Finn Letourneau plays violin in the centre courtyard of the Waddington Building, home to the central branch of the Greater Victoria Public Library. Tim Collins/Victoria News

Victoria’s accidental amphitheatre: Courtyard’s acoustics attract pros, amateurs alike

Downtown library building’s centre court a haven for musicians

As the sun streams into the courtyard outside the Central Branch of the Greater Victoria Public Library, the lilting strains of violin music can be heard throughout the complex.

The music is enchanting, almost ethereal. For the uninitiated, it seems to emanate from the buildings themselves or perhaps rise from the courtyard’s cobbled paving stones. But if one takes the time to seek the source of the sound, it can be found beneath the central pillar and accompanying artwork that forms the focal point for this remarkable public space.

Finn Letourneau is not a professional musician, at least not yet. She studies performing arts in Victoria with an emphasis on singing, dancing and acting. But Letourneau has also played classical violin since the age of four and has now ventured into playing Celtic themed songs on the fiddle. She smiled when asked about why she comes to the courtyard to play.

“There are such beautiful acoustics here. I would guess it was probably just designed to be a beautiful space, but whether they meant it to be or not, it is also a beautiful home for music. Where else can you play a stringed instrument outside and experience sound like this?” she said.

No one seems quite certain whether the courtyard of the Waddington Building was intentionally constructed to act as a performing arts venue, but it has certainly taken on that function now.

Jennifer Rowan, the library’s co-ordinator of public services, explained how the library has used the space as a performance stage since 2012 when they planned a Christmas choir series under the glass atrium and discovered the unrivaled acoustic qualities of the space.

“Since that time we’ve regularly hosted musical and performing arts events right outside our door. We’ve had the UVic applied theatre program put on their final production, opera and Shakespeare plays and even a ukulele concert, along with a host of choirs and musicians. And this year we had readings from our emerging authors event, complete with refreshments and, of course, music,” said Rowan.

Outnumbering the scheduled events, however, are the impromptu performances by musicians of every style and genre. They range from a classical flautist whose pure sound is enough to send shivers up one’s spine, to an a capella trio that offers up medieval Gregorian chants.

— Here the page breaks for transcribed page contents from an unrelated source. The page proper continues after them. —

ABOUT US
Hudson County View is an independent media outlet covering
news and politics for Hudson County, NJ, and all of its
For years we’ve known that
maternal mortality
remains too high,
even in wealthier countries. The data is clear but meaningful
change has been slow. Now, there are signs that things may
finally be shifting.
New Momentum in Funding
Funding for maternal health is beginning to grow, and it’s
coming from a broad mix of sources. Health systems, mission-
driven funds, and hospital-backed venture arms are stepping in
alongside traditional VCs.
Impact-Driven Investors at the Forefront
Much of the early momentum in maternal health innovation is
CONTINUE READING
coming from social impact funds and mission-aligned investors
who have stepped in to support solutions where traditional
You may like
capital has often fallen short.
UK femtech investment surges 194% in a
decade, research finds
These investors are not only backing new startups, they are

And, although Victoria is famous for its buskers, the musicians who come to play at the library are not your usual street performers. They come to the library courtyard, not for the chance to solicit money from passers-by, but to hear the sound of their own artistic expression.

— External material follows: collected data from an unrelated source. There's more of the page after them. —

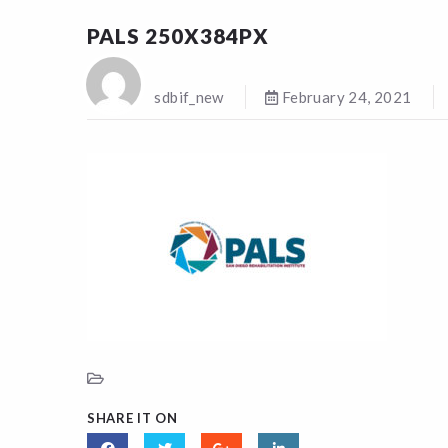
PALS 250X384PX
sdbif_new
February 24, 2021
SHARE IT ON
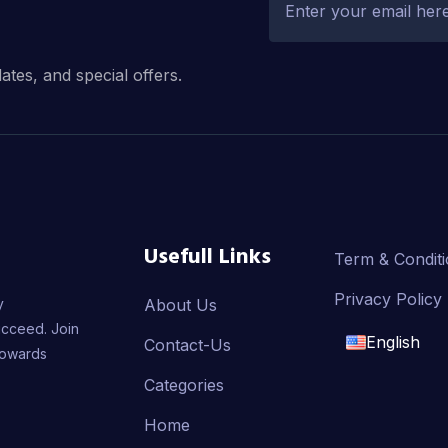
dates, and special offers.
Usefull Links
Term & Condit
Privacy Policy
y
About Us
ucceed. Join
English
Contact-Us
towards
English
Categories
Home
français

That’s certainly the case for Richard Kay, a professional musician who plays with the band Analogue at bars and private functions.

“What’s so special is that it’s a natural amphitheatre,” he said. “You get this incredible reverb and echo and you just don’t get that anywhere without a lot of electronics involved. Here you can sing or play with no amplification and the sound is better than most purpose-built venues.”

The courtyard’s sound qualities are so enthralling that Rowan has observed very young school children discovering their voice when visiting the library, spontaneously breaking into song just to hear the sound dance around the space above their heads.

“We’ve looked into the background on the building and nowhere is it mentioned that it was designed to be a performance site, but it’s an amazing space and the library has had more than 2,500 people attend our events alone since 2015. That doesn’t begin to count the thousands of people who just happen to pass through and stop to listen to the musicians who are always out there,” she said.

The next chance to see a library concert in the space will happen July 6, when a classical music group called Raven Baroque will play a collection of compositions from the 16th and 17th century. Alternatively, take a stroll down to the central library and, on virtually any day, discover whatever music is filling the air when you arrive.